Dr. Kristen Feemster

Dr. Kristen Feemster is the Medical Director of the Philadelphia Department of Public Health’s Immunization Program.

Staying Resilient: Controlling Hepatitis A Outbreak

City personnel evacuated Kensington’s last homeless encampment during January’s polar vortex. Forty-five people left the Emerald City encampment and were referred for a combination of housing, medical or social services as a part of Mayor Kenney’s Philadelphia Resilience Project.

Launched in October 2018, the Philadelphia Resilience Project aims to bolster affected Philadelphia neighborhoods by uniting partners to address homelessness, drug addiction, violence, metal health challenges, and neighborhood clean-up. While these are all crucial needs, it is also important to remember that persons and communities affected by the opioid crisis are at higher risk for certain infectious diseases. Indeed, Philadelphia has seen increases in Hepatitis A, B and C, HIV and syphilis within neighborhoods most affected by the crisis. Hepatitis A has been particularly concerning.
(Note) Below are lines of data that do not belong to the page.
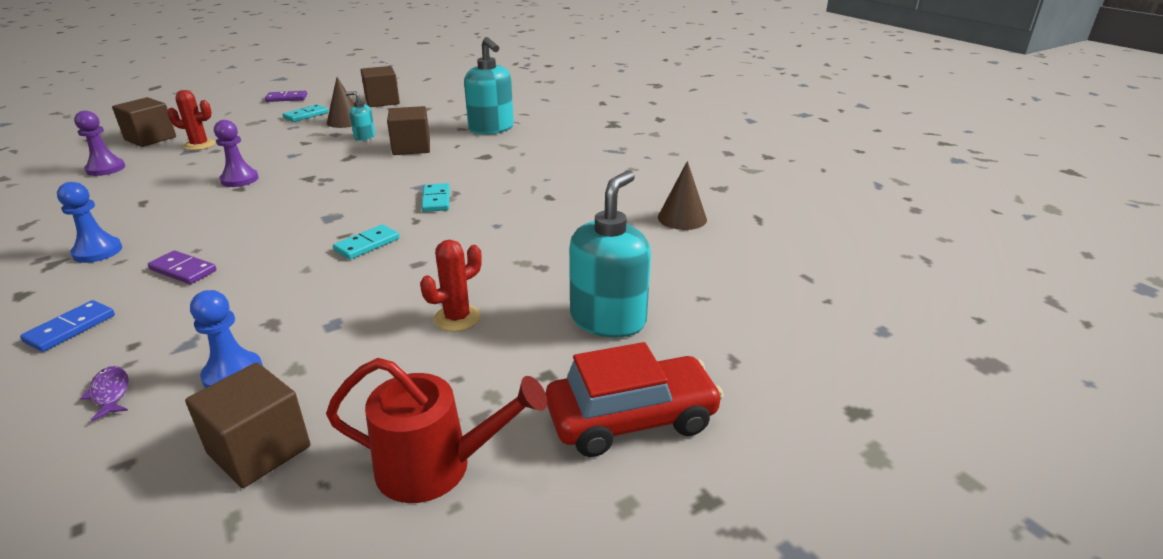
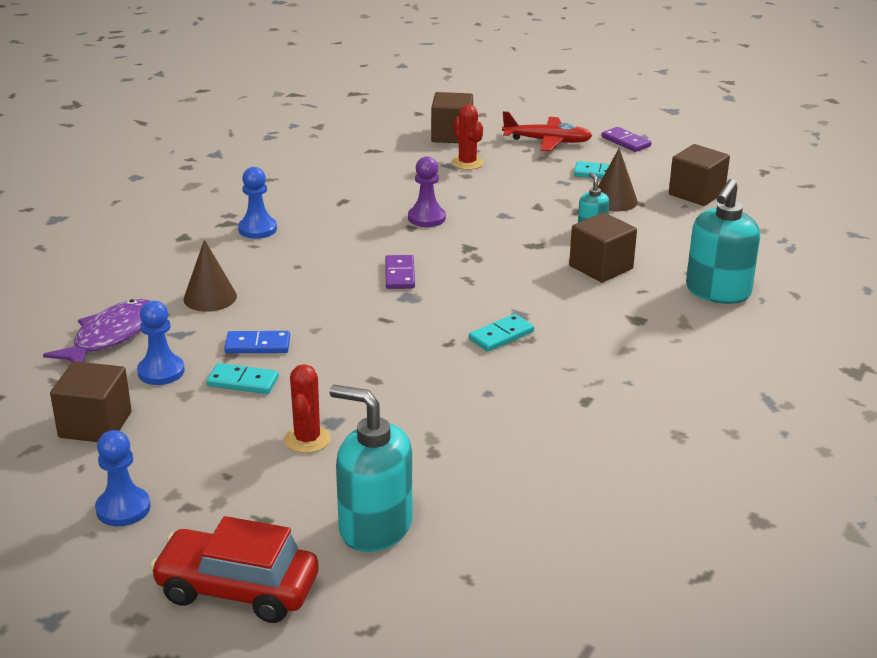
camera: 60 degrees right, 0 degrees up
blue domino [20,300,115,352] -> blue domino moved to [224,331,290,353]
purple pawn [74,111,125,176] -> none
purple fish [80,366,129,422] -> purple fish [43,299,149,363], size x2.09
purple domino [148,250,217,284] -> purple domino moved to [385,255,415,289]
red watering can [326,358,547,503] -> blue pawn [95,430,151,526]
turquoise domino [333,224,399,260] -> turquoise domino moved to [206,363,279,394]
red cactus [420,240,482,332] -> red cactus turned 75 degrees clockwise [284,364,331,453]
red car [546,342,724,457] -> red car turned 150 degrees clockwise [150,516,319,623]
turquoise soap dispenser [569,170,651,337] -> turquoise soap dispenser turned 150 degrees counterclockwise [330,385,412,552]
brown cone [658,161,707,230] -> brown cone moved to [183,239,237,312]
none -> red plane [502,111,592,151]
Now is the time to immunize everyone who should get a Hepatitis A vaccine and the Immunization Program is here to support your efforts

Many states are experiencing outbreaks of Hepatitis A, especially among homeless persons. Hepatitis A spreads when stool from infected persons contaminates food, water or other surfaces. It is much easier for the virus to spread when it is difficult to wash hands or have regular access to a bathroom. Hepatitis A can also be spread through sexual activity or sharing needles. That is one of the reasons why there have been a rising number of outbreaks in communities affected by homelessness and injection drug use. Since March 2017, several states have declared Hepatitis A outbreaks for a total of more than 4,000 cases, the majority of whom have been hospitalized and over fifty have died. Pennsylvania joined the list of affected states in November 2018. Fortunately, there are things we can do to prevent the outbreak from escalating here…vaccinate!
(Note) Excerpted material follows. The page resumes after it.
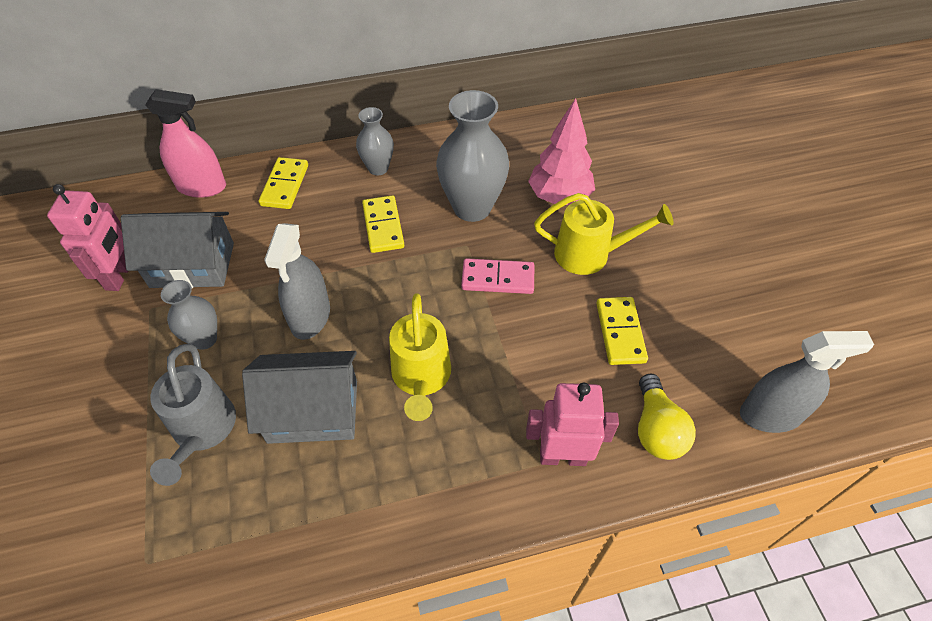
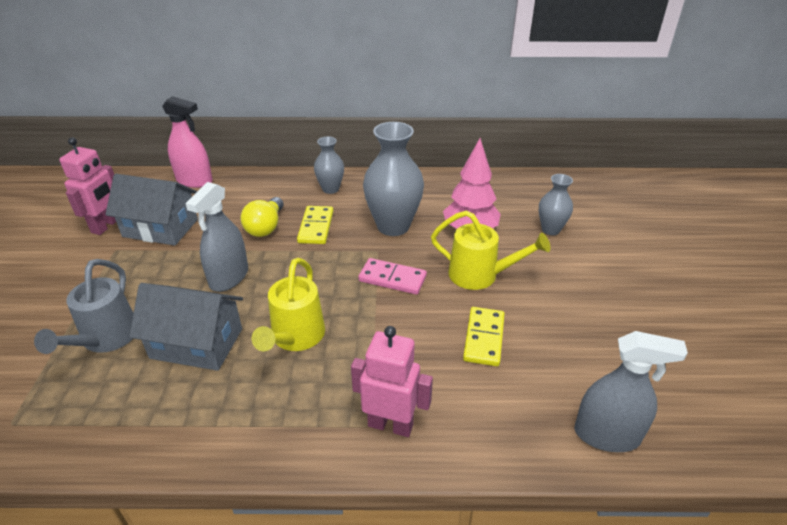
camera: 15 degrees right, 15 degrees down
grey vase [161,280,217,350] -> grey vase moved to [539,174,573,235]
yellow domino [259,157,308,209] -> none
yellow light bulb [638,374,696,460] -> yellow light bulb moved to [241,197,283,237]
Hepatitis A vaccines were first introduced in the U.S. in 1996. Since then they have been routinely recommended for all infants 12-23 months old and for anyone at increased risk for Hepatitis A exposure. Why vaccinate 12 month olds? When Hepatitis A was more common, it was often spread by young children who would be more likely to have asymptomatic infection and could spread virus without knowing it. This strategy helps reduce the amount of hepatitis A in the community – but it won’t stop all transmission. Only about 70% of infants get the vaccines. And there are many adolescent and adults who didn’t have a chance to get vaccinated as kids. Now is the time to immunize everyone who should get a Hepatitis A vaccine and the Immunization Program is here to support your efforts

  • If you see children and adolescents in your practice, check whether your patients have received Hepatitis A vaccine and catch them up if they haven’t. If you see adults, offer Hepatitis A vaccine to everyone but make sure you give it to your patients with a history of drug use or homelessness. Use our immunization registry, Philavax, to check your patients’ immunization histories.
  • The Vaccines for Children (VFC) and Vaccines for Adults at Risk (VFAAR) programs can help you provide vaccines for publicly, under- or uninsured kids and uninsured adults.
  • If any of your patients have signs of acute hepatitis (fever, jaundice, nausea, light colored stools), test for Hepatitis A and report any positive results. We can help make sure that the virus won’t spread to others.
  • Check the Health Information Portal for more information about Hepatitis A and other infections affecting persons who are homeless or use drugs.

In October and November, our team provided 222 Hepatitis A and over 200 influenza vaccines to people living in and around encampments in Kensington through street outreach. We have also collaborated with Prevention Point, Philadelphia’s needle exchange program, to provide vaccines to their clients. While we have been able to target a high risk community, let’s do what we can to increase Hepatitis A vaccination rates across the city.

Through partnership, we can contribute to resilient communities.